Seperti ketika lengan kita dicubit, dan kita merasa sakit. Sakit yang dirasakan tidak lain merupakan respons singularitas tersebut. Perlakuan oleh apapun yang bersifat materi dan diterima fisik, menghasilkan respons pada tubuh kita. Jika itu belaian sayang, akan memberi kenyamanan. Jika itu tamparan tangan, akan memberikan kesakitan. Tubuh ini merespons dengan amat cermat.
Sementara jiwa, menurutku, sesungguhnya tidak mengenal sakit. Jiwa atau sukma atau roh, ia hidup. Dan abadi adanya.

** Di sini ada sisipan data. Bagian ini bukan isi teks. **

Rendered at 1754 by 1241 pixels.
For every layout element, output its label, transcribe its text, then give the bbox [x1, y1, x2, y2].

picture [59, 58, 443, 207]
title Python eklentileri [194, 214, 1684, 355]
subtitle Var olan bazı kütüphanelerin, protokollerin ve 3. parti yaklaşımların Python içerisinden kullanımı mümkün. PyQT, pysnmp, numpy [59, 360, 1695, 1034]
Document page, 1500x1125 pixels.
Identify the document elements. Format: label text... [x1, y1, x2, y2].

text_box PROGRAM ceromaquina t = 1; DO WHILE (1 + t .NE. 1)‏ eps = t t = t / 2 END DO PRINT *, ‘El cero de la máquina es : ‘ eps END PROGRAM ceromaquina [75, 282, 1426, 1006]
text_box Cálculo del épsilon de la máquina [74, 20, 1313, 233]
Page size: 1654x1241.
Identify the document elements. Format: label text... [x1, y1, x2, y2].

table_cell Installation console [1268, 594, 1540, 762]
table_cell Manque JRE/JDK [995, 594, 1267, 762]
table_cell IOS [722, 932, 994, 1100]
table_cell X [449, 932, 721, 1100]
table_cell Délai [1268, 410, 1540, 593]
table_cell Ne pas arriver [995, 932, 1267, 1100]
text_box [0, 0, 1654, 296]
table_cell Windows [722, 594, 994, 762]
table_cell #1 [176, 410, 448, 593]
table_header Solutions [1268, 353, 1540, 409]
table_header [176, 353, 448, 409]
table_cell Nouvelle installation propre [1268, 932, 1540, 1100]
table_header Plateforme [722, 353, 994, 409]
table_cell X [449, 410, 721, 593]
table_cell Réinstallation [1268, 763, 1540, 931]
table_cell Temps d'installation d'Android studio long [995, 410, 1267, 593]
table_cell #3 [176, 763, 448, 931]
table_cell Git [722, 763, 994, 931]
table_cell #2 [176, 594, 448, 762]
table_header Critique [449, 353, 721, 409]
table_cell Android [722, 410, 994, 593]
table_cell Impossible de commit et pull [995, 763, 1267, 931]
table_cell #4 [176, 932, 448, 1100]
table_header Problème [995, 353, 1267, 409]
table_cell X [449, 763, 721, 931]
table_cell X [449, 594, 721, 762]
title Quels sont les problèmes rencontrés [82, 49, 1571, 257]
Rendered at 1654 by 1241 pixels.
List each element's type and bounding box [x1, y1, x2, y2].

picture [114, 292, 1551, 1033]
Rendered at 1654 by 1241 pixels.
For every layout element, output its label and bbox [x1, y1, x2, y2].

Maka ketika tadi malam kita bermimpi dikejar-kejar orang jahat, bahkan sampai tubuh kita dalam mimpi itu tergores mata pedangnya, misalnya, kita tidak merasakan sakit. Baik pada saat bermimpi maupun saat terbangun setelahnya. Barangkali yang ada dan kita rasakan adalah rasa takut.
Karena pada hakekatnya, jiwa atau sukma itu hidup dan abadi adanya. Apa yang dialami olehnya bukanlah penderitaan fisik. Jika toh ada penderitaan, ia bersifat psikis sifatnya. Seperti: takut, berani, kecewa, puas, sedih, gembira dan semacamnya.
Demikianlah Salim Kancil membebaskan dirinya di antara para penyiksa dan pembunuhnya. Sakit yang dirasakan fisik telah dijelmakan menjadi keberanian untuk mati secara fisik (sekaligus) membebaskan jiwa pada azalinya. Demikian pula Socrates yang kemudian memutuskan menenggak racun, orangorang yang mengorbankan nyawanya demi bangsa demi orang yang lain, atau para martir lainnya dan orang-orang yang mau mengorbankan dirinya bagi kebaikan dan keselamatan orang lain.
Ketika menyadari bahwa ada dua hal berbeda antara tubuh dan jiwa, jiwa memiliki kekuatan untuk membebaskan keduanya ke dalam perspektif hidup yang sejati itu. Kita perlu mengasah kepekaan betapa jiwa mampu mengatasi keterbatasan fisik kita.
Dari situlah kita berangkat menuju sebuah pembebasan! Mengapa kita tidak memulai dengan melepaskan diri dari hal-hal yang bersifat fisik belaka.